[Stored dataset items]

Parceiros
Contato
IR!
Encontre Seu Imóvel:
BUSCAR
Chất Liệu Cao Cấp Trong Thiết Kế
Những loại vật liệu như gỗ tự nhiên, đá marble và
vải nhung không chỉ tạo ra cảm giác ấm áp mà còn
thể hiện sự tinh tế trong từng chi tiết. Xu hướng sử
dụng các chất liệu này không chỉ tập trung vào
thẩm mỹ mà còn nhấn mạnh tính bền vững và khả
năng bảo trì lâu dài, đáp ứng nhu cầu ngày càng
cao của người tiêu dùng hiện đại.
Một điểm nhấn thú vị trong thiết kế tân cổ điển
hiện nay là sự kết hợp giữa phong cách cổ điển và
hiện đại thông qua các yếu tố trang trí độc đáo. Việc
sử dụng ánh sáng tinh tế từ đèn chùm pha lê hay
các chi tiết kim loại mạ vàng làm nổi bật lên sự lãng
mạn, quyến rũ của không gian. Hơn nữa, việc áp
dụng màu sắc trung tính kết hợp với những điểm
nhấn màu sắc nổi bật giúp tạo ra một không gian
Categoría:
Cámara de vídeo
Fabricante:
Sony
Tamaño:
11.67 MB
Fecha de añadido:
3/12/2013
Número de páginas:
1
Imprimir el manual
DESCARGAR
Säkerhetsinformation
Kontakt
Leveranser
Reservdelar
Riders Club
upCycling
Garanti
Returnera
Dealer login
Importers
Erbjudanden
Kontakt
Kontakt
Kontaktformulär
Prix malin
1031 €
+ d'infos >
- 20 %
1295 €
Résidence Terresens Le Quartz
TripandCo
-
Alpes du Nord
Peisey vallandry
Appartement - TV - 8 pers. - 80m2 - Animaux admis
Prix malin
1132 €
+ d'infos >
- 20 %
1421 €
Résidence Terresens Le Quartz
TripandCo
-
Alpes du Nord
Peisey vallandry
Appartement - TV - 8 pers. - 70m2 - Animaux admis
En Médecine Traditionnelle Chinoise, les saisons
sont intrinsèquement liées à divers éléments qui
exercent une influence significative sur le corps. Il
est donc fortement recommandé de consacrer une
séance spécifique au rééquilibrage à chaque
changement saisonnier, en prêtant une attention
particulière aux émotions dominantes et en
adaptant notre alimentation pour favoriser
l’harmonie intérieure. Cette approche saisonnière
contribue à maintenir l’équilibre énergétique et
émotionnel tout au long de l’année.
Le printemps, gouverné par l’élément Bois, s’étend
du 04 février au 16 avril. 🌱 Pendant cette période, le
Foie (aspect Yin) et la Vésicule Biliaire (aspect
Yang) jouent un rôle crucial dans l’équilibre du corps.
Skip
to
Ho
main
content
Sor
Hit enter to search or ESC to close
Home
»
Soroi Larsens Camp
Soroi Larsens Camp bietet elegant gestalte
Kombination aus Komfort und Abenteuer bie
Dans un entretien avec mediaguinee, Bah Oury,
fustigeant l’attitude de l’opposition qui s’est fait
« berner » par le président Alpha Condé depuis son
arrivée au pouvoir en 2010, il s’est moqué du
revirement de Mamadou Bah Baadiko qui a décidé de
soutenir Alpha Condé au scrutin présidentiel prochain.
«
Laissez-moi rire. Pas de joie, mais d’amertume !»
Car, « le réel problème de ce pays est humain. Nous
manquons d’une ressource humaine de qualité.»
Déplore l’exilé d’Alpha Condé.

> [Exercise aim]: Each entry above is to be written out exactly.

> [Result for this exercise]:
Parceiros
Contato
IR!
Encontre Seu Imóvel:
BUSCAR
Chất Liệu Cao Cấp Trong Thiết Kế
Những loại vật liệu như gỗ tự nhiên, đá marble và
vải nhung không chỉ tạo ra cảm giác ấm áp mà còn
thể hiện sự tinh tế trong từng chi tiết. Xu hướng sử
dụng các chất liệu này không chỉ tập trung vào
thẩm mỹ mà còn nhấn mạnh tính bền vững và khả
năng bảo trì lâu dài, đáp ứng nhu cầu ngày càng
cao của người tiêu dùng hiện đại.
Một điểm nhấn thú vị trong thiết kế tân cổ điển
hiện nay là sự kết hợp giữa phong cách cổ điển và
hiện đại thông qua các yếu tố trang trí độc đáo. Việc
sử dụng ánh sáng tinh tế từ đèn chùm pha lê hay
các chi tiết kim loại mạ vàng làm nổi bật lên sự lãng
mạn, quyến rũ của không gian. Hơn nữa, việc áp
dụng màu sắc trung tính kết hợp với những điểm
nhấn màu sắc nổi bật giúp tạo ra một không gian
Categoría:
Cámara de vídeo
Fabricante:
Sony
Tamaño:
11.67 MB
Fecha de añadido:
3/12/2013
Número de páginas:
1
Imprimir el manual
DESCARGAR
Säkerhetsinformation
Kontakt
Leveranser
Reservdelar
Riders Club
upCycling
Garanti
Returnera
Dealer login
Importers
Erbjudanden
Kontakt
Kontakt
Kontaktformulär
Prix malin
1031 €
+ d'infos >
- 20 %
1295 €
Résidence Terresens Le Quartz
TripandCo
-
Alpes du Nord
Peisey vallandry
Appartement - TV - 8 pers. - 80m2 - Animaux admis
Prix malin
1132 €
+ d'infos >
- 20 %
1421 €
Résidence Terresens Le Quartz
TripandCo
-
Alpes du Nord
Peisey vallandry
Appartement - TV - 8 pers. - 70m2 - Animaux admis
En Médecine Traditionnelle Chinoise, les saisons
sont intrinsèquement liées à divers éléments qui
exercent une influence significative sur le corps. Il
est donc fortement recommandé de consacrer une
séance spécifique au rééquilibrage à chaque
changement saisonnier, en prêtant une attention
particulière aux émotions dominantes et en
adaptant notre alimentation pour favoriser
l’harmonie intérieure. Cette approche saisonnière
contribue à maintenir l’équilibre énergétique et
émotionnel tout au long de l’année.
Le printemps, gouverné par l’élément Bois, s’étend
du 04 février au 16 avril. 🌱 Pendant cette période, le
Foie (aspect Yin) et la Vésicule Biliaire (aspect
Yang) jouent un rôle crucial dans l’équilibre du corps.
Skip
to
Ho
main
content
Sor
Hit enter to search or ESC to close
Home
»
Soroi Larsens Camp
Soroi Larsens Camp bietet elegant gestalte
Kombination aus Komfort und Abenteuer bie
Dans un entretien avec mediaguinee, Bah Oury,
fustigeant l’attitude de l’opposition qui s’est fait
« berner » par le président Alpha Condé depuis son
arrivée au pouvoir en 2010, il s’est moqué du
revirement de Mamadou Bah Baadiko qui a décidé de
soutenir Alpha Condé au scrutin présidentiel prochain.
«
Laissez-moi rire. Pas de joie, mais d’amertume !»
Car, « le réel problème de ce pays est humain. Nous
manquons d’une ressource humaine de qualité.»
Déplore l’exilé d’Alpha Condé.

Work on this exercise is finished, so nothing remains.